Details sind entscheidend

Entscheidend für den Widerstand in Washington dürften nicht zuletzt die Details des Vertrags sein. Ist die Vereinbarung wirklich wasserdicht, kann der Iran nicht hintenrum doch noch zur Bombe kommen?

Immerhin: Noch auf der Zielgeraden der Verhandlungen hatte sich ein halbes Dutzend ehemaliger Obama-Berater öffentlich zu Wort gemeldet und vor zu viel Nachgiebigkeit gewarnt. «Das Abkommen wird den Iran nicht an einer Entwicklung von Kernwaffen hindern. Es wird keine Zerstörung der iranischen Infrastruktur zur Anreicherung von Uran verlangen.» Das war starker Tobak.

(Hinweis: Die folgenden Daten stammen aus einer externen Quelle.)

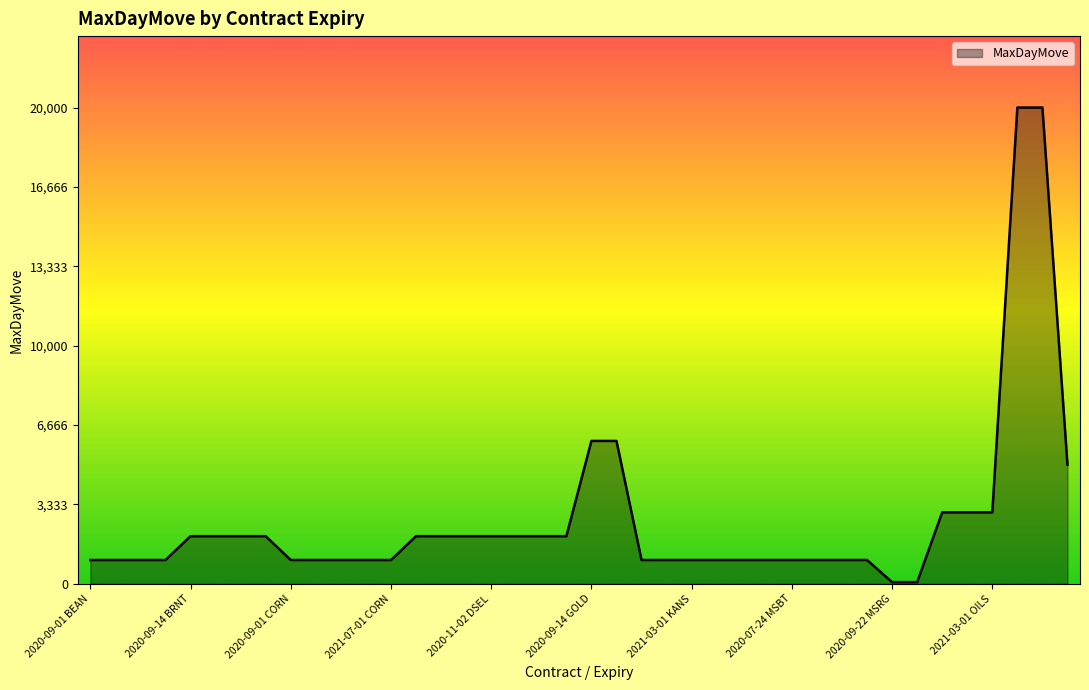

What is the difference between the maximum and minimum values?

19930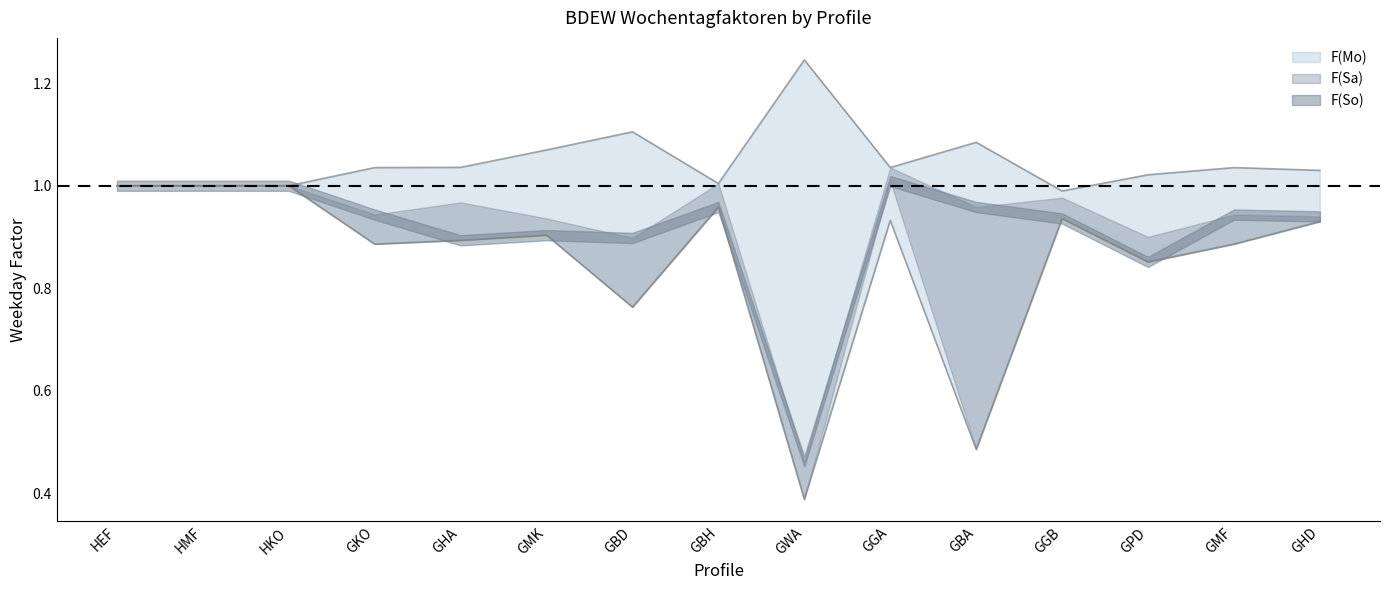

What are all the series names shown in the legend?

F(Mo), F(Sa), F(So)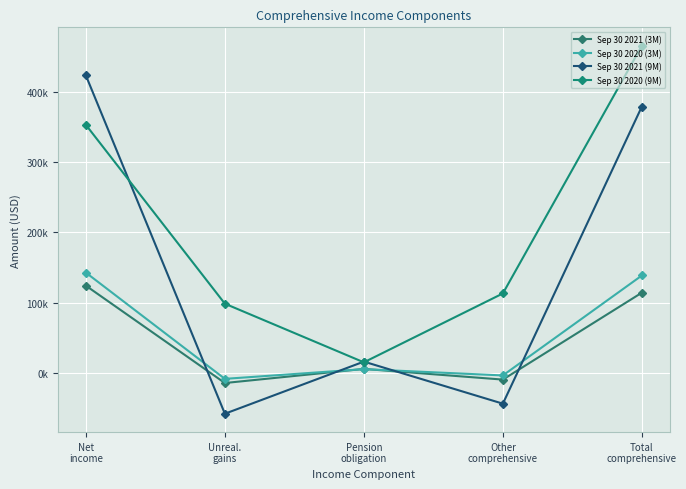

In Sep 30 2020 (3M), how many points are higher than both neighbors (excluding endpoints)?

1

Die Gegner des Abkommens haben sich längst formiert - und es waren nicht nur Republikaner, die die Verhandlungen mit der «Achse des Bösen» skeptisch bis hin zu tiefster Abneigung verfolgten. Keine andere aussenpolitische Entwicklung entfachte in Washington derartige Emotionen wie der Atom-Deal.

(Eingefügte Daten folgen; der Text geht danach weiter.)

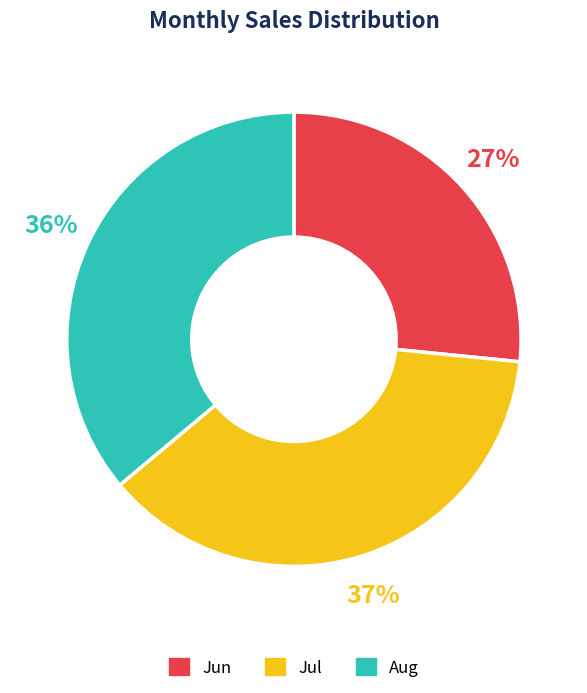

To the nearest percent, what portion does Jul represent?

37%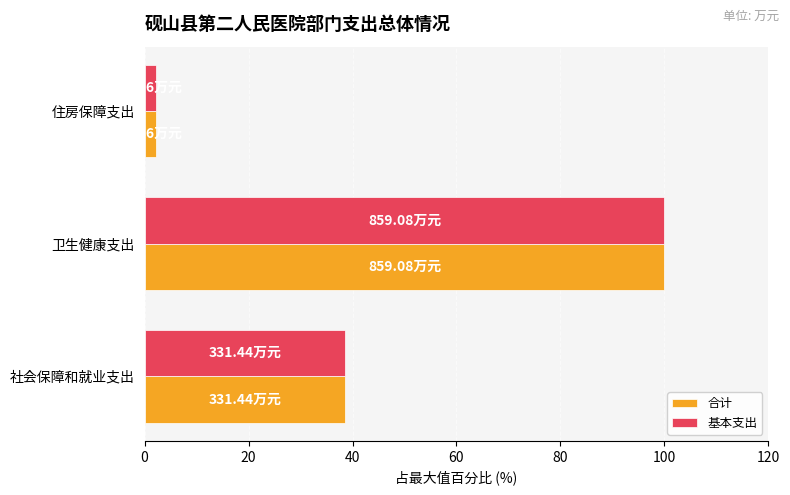

Rank the categories by 合计 value from highest to lowest.

卫生健康支出, 社会保障和就业支出, 住房保障支出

Veto wäre Schönheitsfehler

Rund 60 Tage hat der Kongress nun Zeit und Gelegenheit, den Deal gutzuheissen oder zu kippen. Zwar kann Obama den Widerspruch des Kongresses mit seinem Veto abbügeln, und es ist nicht sonderlich wahrscheinlich, dass der Kongress dieses Veto anschliessend mit einer Zwei-Drittel-Mehrheit ausser Kraft setzen kann.

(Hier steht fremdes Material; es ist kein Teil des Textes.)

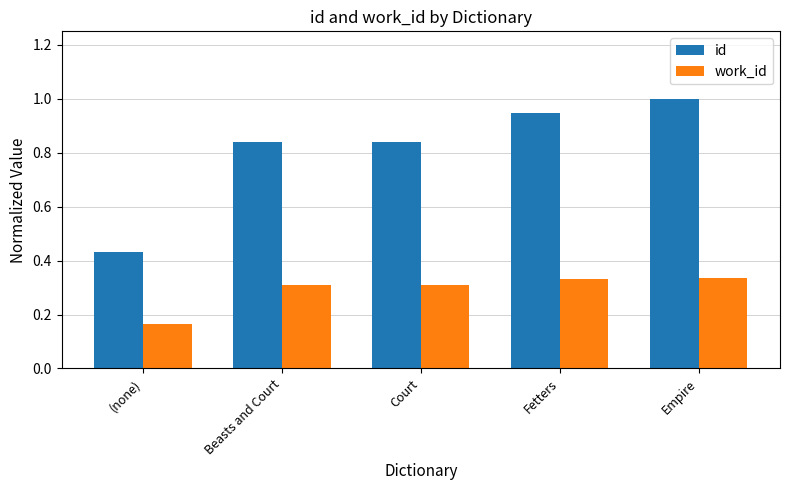

What is the difference between the id values at (none) and Empire?

0.6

Aber es wäre bereits ein schwerer Schönheitsfehler, wenn Obama tatsächlich zum Veto greifen müsste, um seine wichtigste aussenpolitische Errungenschaft durchs Parlament zu kriegen - das wäre wie ein hässlicher Fleck in den Geschichtsbüchern.

Deal als Initialzündung

Doch im Hintergrund deuten sich schon ganz andere Möglichkeiten an. Optimisten hoffen, dass der Deal sozusagen zur Initialzündung wird und im Iran zu einer Öffnung führt. Zudem dürfte der von Sanktionen befreite Iran auch zur wirtschaftlichen Verlockung werden - US-Unternehmen wollen das Geschäft sicherlich nicht den Europäern überlassen.

Und verwegene Zeitgenossen spekulierten bereits unlängst, angesichts der Bedrohung durch die Terrormiliz Islamischer Staat (IS) könnten sich Teheran und Washington auf die eine oder andere Art die Hand reichen.

Schmach von 1979 ist gegenwärtig

Doch das liegt noch in weiter Ferne. Viel zu gegenwärtig ist in den USA noch immer die Demütigung durch die Geiselnahme in Teheran 1979. Über 50 Amerikaner gerieten damals in die Hand iranischer Studenten, die ihre Geiseln mit verbundenen Augen den Kameras der Welt vorführten - über ein Jahr dauerte die Schmach.

Auch die Auswirkungen des Deals mit Teheran sind schwer abzusehen. Der Nahost-Experte Kenneth M. Pollack vom Washingtoner Brookings-Institut warnt vor überzogenen Erwartungen - und Befürchtungen.

Für den obersten iranischen Führer Ajatollah Ali Chamenei komme es zunächst einmal ausschliesslich drauf an, dass die Sanktionen aufgehoben werden: «Nicht mehr und nicht weniger. Es scheint unwahrscheinlich, dass er eine breitere Annäherung an die Vereinigten Staaten unterstützt, was auch immer Aussenminister Sarif und möglicherweise Präsident Ruhani wollen mögen.»